- Source extract:
If the situation was a hardware failure, recovery consists of
taking a spare server and copying the database from the surviving
online copy. This done, the spare server can come on line. Copying
the database can be done while online and accepting updates but
this may take some time, maybe an hour for every 200G of data
copied over a network. In principle this could be automated by
scripting, but we would normally expect a human DBA to be
involved.
As a general rule, reacting to the failure goes automatically
without disruption of service but bringing the failed copy online
will usually require some operator action.
Levels of Tolerance and Performance
The only way to make failures totally invisible is to have all
in duplicate and provisioned so that the system never runs at more
than half the total capacity. This is often not economical or
necessary. This is why we can do better, using the spare capacity
for more than standby.
Imagine keeping a repository of linked data. Most of the content
will come in through periodic bulk replacement of data sets. Some
data will come in through pings from applications publishing FOAF
and similar. Some data will come through on-demand RDFization of
resources.
The performance of such a repository essentially depends on
having enough memory. Having this memory in duplicate is just added
cost. What we can do instead is have all copies store the whole
partition but when routing queries, apply range partitioning on top
of the basic hash partitioning. If one partition stores IDs 64K -
128K, the next partition 128K - 192K, and so forth, and all
partitions are stored in two full copies, we can route reads to the
first 32K IDs to the first copy and reads to the second 32K IDs to
the second copy. In this way, the copies will keep different
working sets. The RAM is used to full advantage.
Of course, if there is a failure, then the working set will
degrade, but if this is not often and not for long, this can be
quite tolerable. The alternate expense is buying twice as much RAM,
likely meaning twice as many servers. This workload is memory
intensive, thus servers should have the maximum memory they can
have without going to parts that are so expensive one gets a new
server for the price of doubling memory.
Background Bulk Processing
When loading data, the system is online in principle, but query
response can be quite bad. A large RDF load will
involve most memory and queries will miss the cache. The load will
further keep most disks busy, so response is not good. This is the
case as soon as a server's partition of the database is four times
the size of RAM or greater. Whether the work is bulk-load or
bulk-delete makes little difference.
But if partitions are replicated, we can temporarily split the
database so that the first copies serve queries and the second
copies do the load. If the copies serving on line activities do
some updates also, these updates will be committed on both copies.

- What to work on: Print the passage of the database replication text starting with "Of course, if" and going on through "of doubling memory.", word for word.

- Available data:
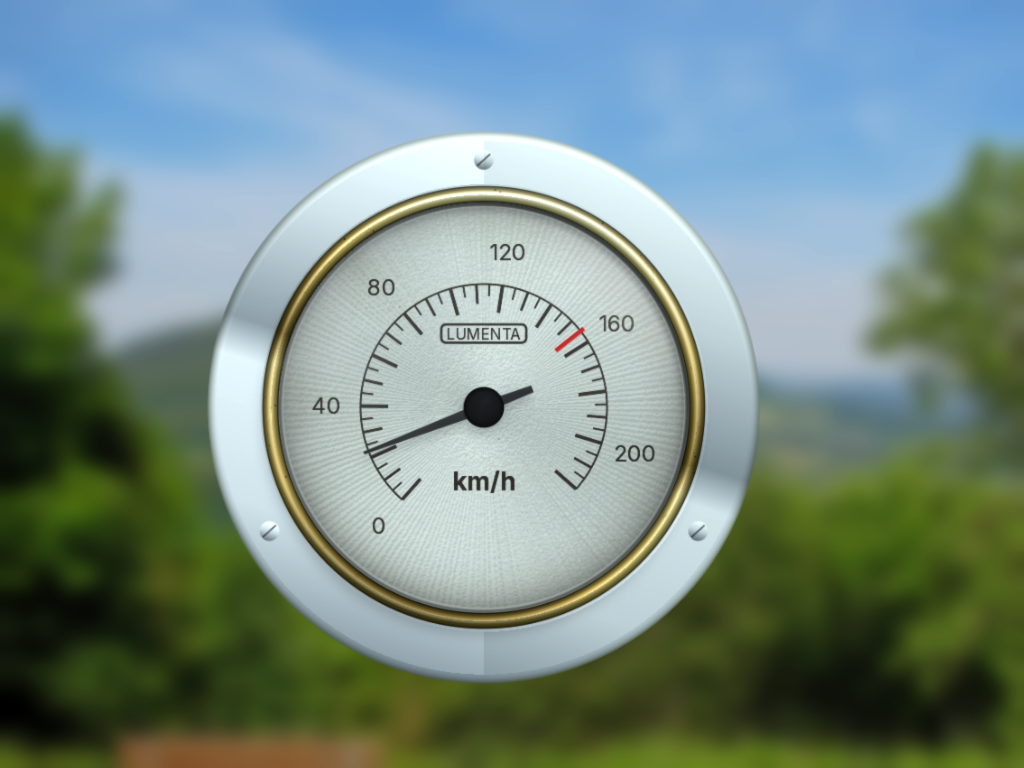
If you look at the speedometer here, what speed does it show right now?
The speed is 22.5 km/h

- Reply to the task:
Of course, if there is a failure, then the working set will
degrade, but if this is not often and not for long, this can be
quite tolerable. The alternate expense is buying twice as much RAM,
likely meaning twice as many servers. This workload is memory
intensive, thus servers should have the maximum memory they can
have without going to parts that are so expensive one gets a new
server for the price of doubling memory.